Ein vorgezogenes Mini-Referendariat sei dieses „innovative Element” der Lehramtsausbildung aber keineswegs, betont sie. Vielmehr biete das Praxissemester die Chance, unter Anleitung den Unterrichtsalltag frühzeitig und intensiv zu erproben.

Bis Februar 2015 sind es noch drei Jahre. Bis dahin sind in Sachen Praxissemester aber auch noch viele Einzelheiten zu klären. Damit ist unter anderem Jennifer Loew beauftragt. Sie betreut die beim LBZ angesiedelte Kooperationsstelle für das Praxissemester.

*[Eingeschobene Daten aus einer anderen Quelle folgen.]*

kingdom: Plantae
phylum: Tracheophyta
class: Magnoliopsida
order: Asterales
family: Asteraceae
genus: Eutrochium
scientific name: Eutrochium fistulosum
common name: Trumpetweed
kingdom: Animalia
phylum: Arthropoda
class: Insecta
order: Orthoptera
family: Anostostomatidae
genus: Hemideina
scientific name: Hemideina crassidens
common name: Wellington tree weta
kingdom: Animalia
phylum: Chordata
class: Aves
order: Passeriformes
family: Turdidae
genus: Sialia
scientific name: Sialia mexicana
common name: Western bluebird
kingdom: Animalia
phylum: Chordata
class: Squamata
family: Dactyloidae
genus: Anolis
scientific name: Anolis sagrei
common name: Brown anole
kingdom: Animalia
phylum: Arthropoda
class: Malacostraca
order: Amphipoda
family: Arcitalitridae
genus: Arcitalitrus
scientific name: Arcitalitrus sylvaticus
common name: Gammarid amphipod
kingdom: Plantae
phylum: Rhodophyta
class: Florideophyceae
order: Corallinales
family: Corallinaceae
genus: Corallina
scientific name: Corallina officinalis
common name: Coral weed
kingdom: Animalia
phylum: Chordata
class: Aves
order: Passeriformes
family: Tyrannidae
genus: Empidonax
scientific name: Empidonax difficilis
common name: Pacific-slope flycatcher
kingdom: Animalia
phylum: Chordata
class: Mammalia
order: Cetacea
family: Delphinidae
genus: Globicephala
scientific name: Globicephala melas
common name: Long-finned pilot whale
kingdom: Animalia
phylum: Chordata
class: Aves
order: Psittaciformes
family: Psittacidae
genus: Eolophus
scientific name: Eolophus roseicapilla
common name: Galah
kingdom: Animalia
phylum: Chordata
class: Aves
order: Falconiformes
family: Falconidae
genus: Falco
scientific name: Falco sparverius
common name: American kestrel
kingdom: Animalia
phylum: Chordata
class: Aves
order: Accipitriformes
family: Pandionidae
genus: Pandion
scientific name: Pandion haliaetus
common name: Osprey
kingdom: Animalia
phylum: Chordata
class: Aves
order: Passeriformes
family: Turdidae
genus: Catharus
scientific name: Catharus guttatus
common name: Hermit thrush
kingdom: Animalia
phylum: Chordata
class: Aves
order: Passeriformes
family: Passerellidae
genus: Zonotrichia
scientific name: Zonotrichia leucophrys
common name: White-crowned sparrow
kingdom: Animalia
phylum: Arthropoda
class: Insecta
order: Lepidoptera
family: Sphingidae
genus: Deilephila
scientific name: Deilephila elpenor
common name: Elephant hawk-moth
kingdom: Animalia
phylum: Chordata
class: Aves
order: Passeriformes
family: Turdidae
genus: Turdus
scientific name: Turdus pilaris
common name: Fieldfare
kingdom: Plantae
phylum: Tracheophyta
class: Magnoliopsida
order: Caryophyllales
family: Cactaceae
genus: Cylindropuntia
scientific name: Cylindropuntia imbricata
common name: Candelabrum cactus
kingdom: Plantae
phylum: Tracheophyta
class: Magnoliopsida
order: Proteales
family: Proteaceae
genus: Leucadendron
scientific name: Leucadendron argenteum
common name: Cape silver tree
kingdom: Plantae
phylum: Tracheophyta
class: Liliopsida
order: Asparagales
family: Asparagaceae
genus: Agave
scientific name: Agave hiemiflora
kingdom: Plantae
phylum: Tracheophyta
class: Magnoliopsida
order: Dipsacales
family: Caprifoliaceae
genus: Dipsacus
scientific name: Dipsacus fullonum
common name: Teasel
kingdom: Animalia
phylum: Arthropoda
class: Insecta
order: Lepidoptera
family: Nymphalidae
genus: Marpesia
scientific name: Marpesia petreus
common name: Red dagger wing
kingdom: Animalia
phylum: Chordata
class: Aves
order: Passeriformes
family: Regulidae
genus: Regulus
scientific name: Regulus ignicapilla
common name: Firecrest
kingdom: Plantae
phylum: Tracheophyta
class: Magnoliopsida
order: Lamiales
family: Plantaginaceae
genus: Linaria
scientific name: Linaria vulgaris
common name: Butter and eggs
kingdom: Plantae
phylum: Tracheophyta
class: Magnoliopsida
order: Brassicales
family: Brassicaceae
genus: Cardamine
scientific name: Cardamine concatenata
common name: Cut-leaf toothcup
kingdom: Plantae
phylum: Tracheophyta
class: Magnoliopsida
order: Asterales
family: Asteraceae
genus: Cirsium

In fächerbezogenen Arbeitsgemeinschaften diskutieren alle Beteiligten, wie das Praxissemester in den einzelnen Fächern zu gestalten ist. „Das muss gut geplant werden”, sagt Loew.

Auch Vertreter der Ausbildungsschulen sitzen mit am Tisch. Für die Schulen bringt das Praxissemester neue Herausforderungen - und mehr Arbeit. „Die Schulen sehen aber auch das Potenzial”, ist Loew überzeugt.

Und die Studenten? Viele haben in der Vergangenheit die Theorielastigkeit des Lehramtsstudiums bemängelt. Ursula Boelhauve ist deshalb zuversichtlich, dass das Praxissemester sehr gut angenommen wird.

Das Referendariat, das bisher zwei Jahre dauert, fällt durch die Reform der Lehrerausbildung allerdings kürzer aus: Der Vorbereitungsdienst dauert künftig 18 Monate.